We can again examine the distribution of these weights:

```
ggplot(causal_collider_wts, aes(x = swts)) +
geom_histogram(bins = 30)
```

We can then examine the weighted correlation to assess balance the balance after incorporating the propensity score weight.

```
causal_collider_wts |>
summarise(
exposure_w = sum(swts * exposure_baseline) / sum(swts),
covariate_w = sum(swts * covariate_baseline) / sum(swts),
numerator = sum(swts * (exposure_baseline - exposure_w) * (covariate_baseline - covariate_w)),
denom = sqrt(sum(swts * (exposure_baseline - exposure_w)^2) * sum(swts * (covariate_baseline - covariate_w)^2)),
weighted_cor = numerator/denom
) |>
select(weighted_cor)
#> # A tibble: 1 × 1
#> weighted_cor
#> <dbl>
#> 1 0.0476
```

Great! We have acheived balance (i.e., the weighted correlation is less than the rule of thumb, |0.1|).

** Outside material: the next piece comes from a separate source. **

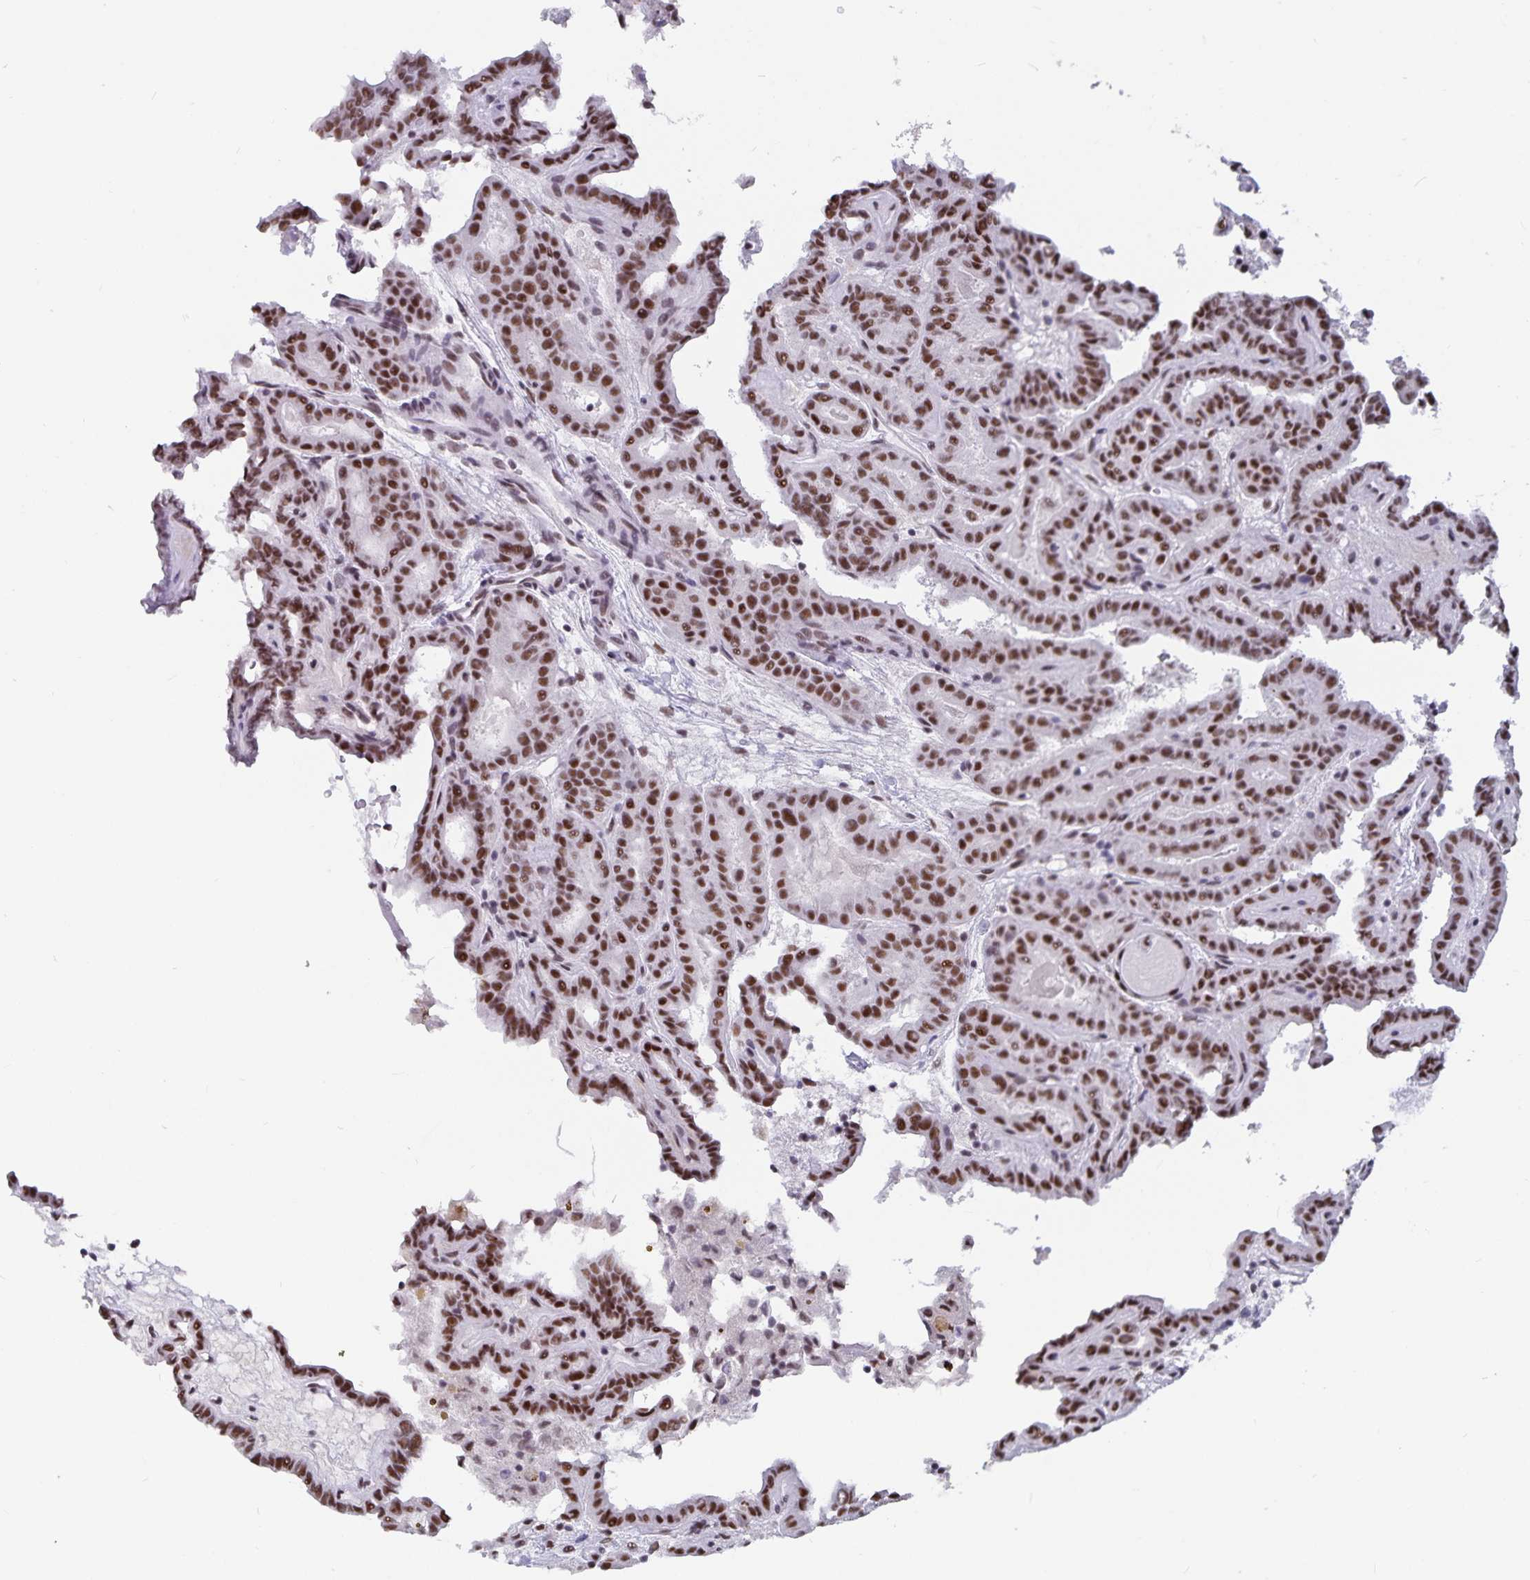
{"staining": {"intensity": "moderate", "quantity": ">75%", "location": "nuclear"}, "tissue": "thyroid cancer", "cell_type": "Tumor cells", "image_type": "cancer", "snomed": [{"axis": "morphology", "description": "Papillary adenocarcinoma, NOS"}, {"axis": "topography", "description": "Thyroid gland"}], "caption": "Immunohistochemistry (IHC) of thyroid papillary adenocarcinoma displays medium levels of moderate nuclear positivity in approximately >75% of tumor cells. The staining is performed using DAB brown chromogen to label protein expression. The nuclei are counter-stained blue using hematoxylin.", "gene": "PBX2", "patient": {"sex": "female", "age": 46}}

Now that we have assessed balance, let’s fit our outcome model and
estimate the average treatment effect of sodium intake on systolic blood
pressure. Note that we are careful to use the *follow-up*
measurement for the outcome.

```
lm(outcome_followup ~ exposure_baseline, data = causal_collider_wts, weight = swts)
#>
#> Call:
#> lm(formula = outcome_followup ~ exposure_baseline, data = causal_collider_wts,
#> weights = swts)
#>
#> Coefficients:
#> (Intercept) exposure_baseline
#> -0.07298 1.03421
```

And wonderful! Even though we *erroneously* adjusted for
proteinuria (it is not actually a confounder!), since it was the
*baseline* measurement, we no longer induced collider bias.